• [EXERCISE DESCRIPTION] Your task is to repeat exactly the lines below between the line holding "Parks/recreation | 4" and the line holding "13 | 12 | 16 |", inclusive, and only those.

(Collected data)
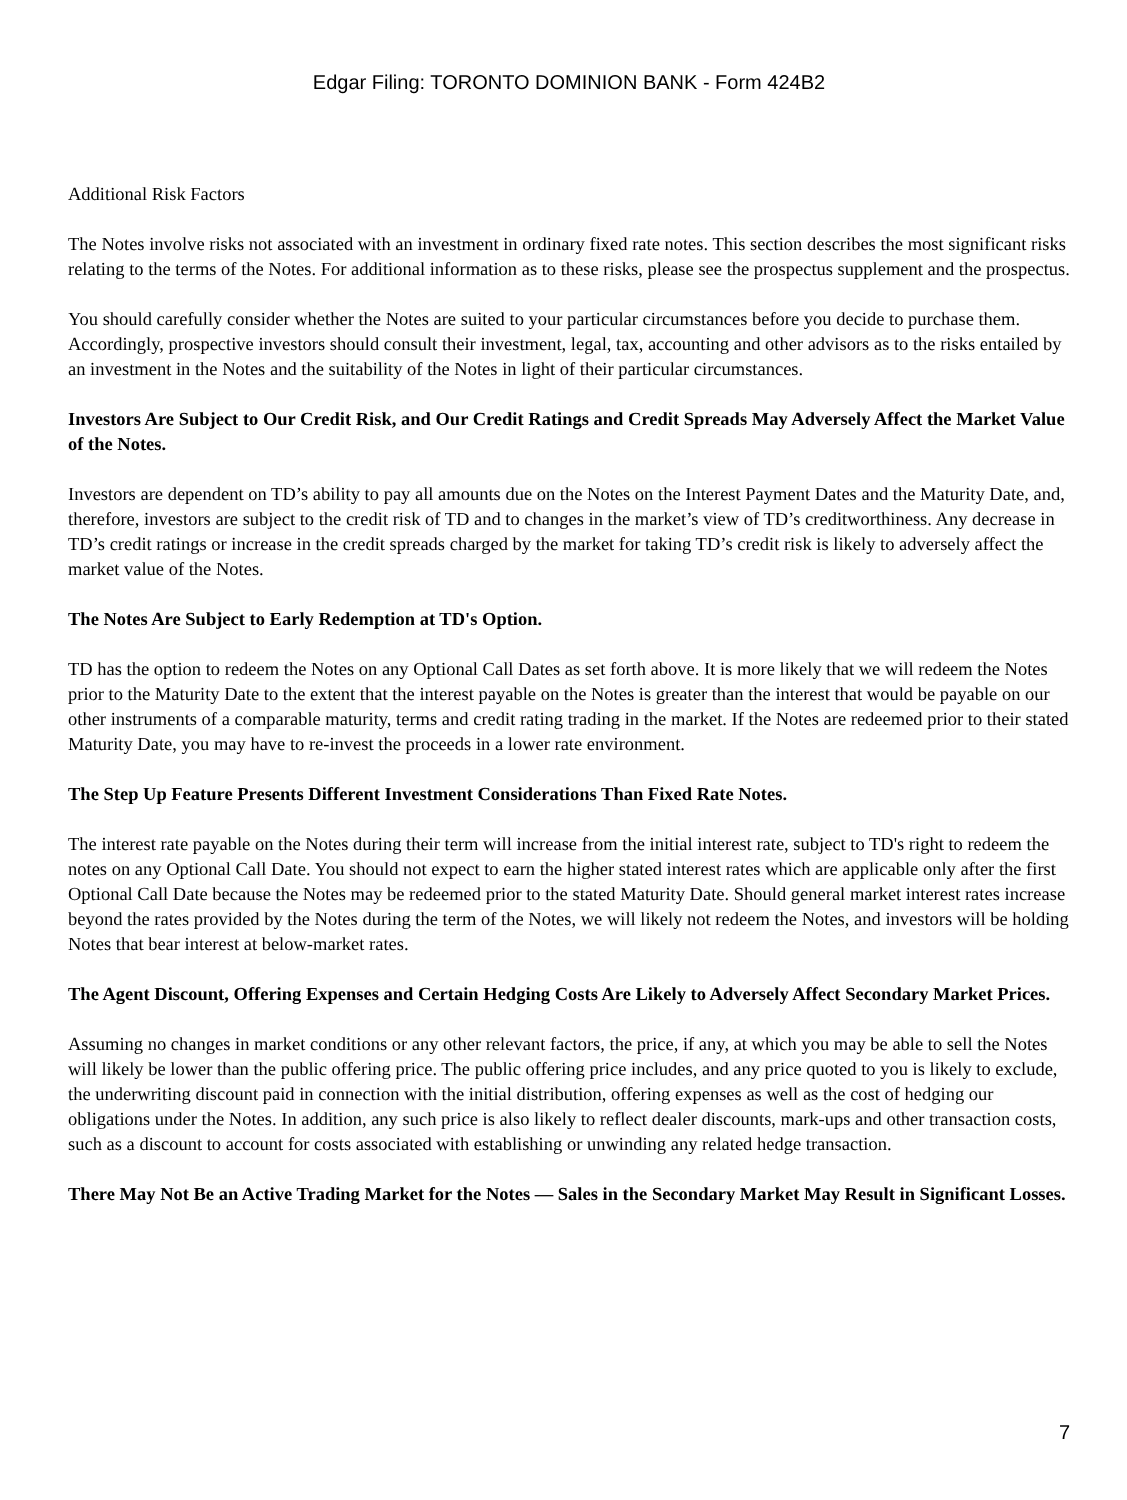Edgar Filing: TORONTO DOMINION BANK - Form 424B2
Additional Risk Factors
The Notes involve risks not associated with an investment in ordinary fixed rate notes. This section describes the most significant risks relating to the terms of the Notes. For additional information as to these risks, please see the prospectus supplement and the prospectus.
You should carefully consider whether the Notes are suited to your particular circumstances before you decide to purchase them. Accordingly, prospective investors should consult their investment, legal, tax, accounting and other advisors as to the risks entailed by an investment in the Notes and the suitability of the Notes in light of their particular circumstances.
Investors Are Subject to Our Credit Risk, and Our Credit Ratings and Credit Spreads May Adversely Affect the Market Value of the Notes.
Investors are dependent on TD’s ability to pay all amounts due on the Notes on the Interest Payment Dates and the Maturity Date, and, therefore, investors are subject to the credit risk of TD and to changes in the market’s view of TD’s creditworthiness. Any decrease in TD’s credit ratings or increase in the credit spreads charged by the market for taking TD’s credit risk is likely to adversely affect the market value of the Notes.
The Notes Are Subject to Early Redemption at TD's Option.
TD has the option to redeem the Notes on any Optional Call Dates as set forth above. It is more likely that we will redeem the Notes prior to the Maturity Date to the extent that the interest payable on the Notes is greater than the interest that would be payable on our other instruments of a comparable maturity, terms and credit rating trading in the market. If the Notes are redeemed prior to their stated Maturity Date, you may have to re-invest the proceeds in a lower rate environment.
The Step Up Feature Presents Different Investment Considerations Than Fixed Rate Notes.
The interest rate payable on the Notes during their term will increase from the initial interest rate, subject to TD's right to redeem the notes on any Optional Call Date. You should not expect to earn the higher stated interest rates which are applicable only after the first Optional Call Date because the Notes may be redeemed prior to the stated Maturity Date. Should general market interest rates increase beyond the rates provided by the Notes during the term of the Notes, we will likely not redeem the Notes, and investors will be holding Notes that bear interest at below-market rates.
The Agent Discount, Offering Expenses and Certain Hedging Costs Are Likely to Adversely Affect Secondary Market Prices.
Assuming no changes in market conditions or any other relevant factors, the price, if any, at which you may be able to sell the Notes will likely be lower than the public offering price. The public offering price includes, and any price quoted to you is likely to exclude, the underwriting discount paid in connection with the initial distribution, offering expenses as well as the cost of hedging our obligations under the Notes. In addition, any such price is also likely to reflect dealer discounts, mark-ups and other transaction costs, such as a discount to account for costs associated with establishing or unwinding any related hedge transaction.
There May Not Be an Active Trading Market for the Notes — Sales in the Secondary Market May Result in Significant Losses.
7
* * *
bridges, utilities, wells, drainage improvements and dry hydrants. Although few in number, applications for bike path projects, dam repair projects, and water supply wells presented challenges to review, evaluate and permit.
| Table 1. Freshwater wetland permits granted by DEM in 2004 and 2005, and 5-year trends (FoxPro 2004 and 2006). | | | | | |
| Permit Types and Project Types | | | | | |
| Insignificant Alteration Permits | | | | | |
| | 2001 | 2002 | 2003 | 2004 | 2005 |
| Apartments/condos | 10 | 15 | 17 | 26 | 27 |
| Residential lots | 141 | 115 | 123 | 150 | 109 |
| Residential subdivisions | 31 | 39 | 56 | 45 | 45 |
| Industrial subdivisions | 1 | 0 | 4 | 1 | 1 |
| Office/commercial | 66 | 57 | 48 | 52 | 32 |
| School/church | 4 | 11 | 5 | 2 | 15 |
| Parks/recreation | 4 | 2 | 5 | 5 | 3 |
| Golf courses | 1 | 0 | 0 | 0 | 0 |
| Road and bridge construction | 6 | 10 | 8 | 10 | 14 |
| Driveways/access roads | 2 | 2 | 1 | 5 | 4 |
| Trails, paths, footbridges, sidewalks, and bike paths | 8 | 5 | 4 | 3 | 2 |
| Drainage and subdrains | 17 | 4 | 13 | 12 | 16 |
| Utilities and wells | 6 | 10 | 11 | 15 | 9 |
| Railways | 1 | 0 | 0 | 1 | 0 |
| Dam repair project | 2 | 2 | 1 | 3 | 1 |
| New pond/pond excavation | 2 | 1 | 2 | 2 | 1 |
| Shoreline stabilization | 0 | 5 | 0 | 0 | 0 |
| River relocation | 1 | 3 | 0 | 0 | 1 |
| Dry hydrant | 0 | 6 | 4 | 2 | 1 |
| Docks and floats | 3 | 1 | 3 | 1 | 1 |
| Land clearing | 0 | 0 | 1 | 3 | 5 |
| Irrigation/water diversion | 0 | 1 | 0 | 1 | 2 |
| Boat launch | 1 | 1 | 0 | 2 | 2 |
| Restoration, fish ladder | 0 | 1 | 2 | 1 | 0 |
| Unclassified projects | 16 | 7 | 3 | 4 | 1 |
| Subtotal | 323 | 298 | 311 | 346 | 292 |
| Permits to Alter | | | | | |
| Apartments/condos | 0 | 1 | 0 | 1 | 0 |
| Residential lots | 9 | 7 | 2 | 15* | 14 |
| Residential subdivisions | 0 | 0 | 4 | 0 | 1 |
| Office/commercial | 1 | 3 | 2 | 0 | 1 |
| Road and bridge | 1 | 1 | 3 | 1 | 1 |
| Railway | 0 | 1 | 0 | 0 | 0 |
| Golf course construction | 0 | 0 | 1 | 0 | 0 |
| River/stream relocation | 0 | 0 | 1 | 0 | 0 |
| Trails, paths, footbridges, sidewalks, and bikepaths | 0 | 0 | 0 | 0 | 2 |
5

• [REPLY]
| Parks/recreation | 4 | 2 | 5 | 5 | 3 |
| Golf courses | 1 | 0 | 0 | 0 | 0 |
| Road and bridge construction | 6 | 10 | 8 | 10 | 14 |
| Driveways/access roads | 2 | 2 | 1 | 5 | 4 |
| Trails, paths, footbridges, sidewalks, and bike paths | 8 | 5 | 4 | 3 | 2 |
| Drainage and subdrains | 17 | 4 | 13 | 12 | 16 |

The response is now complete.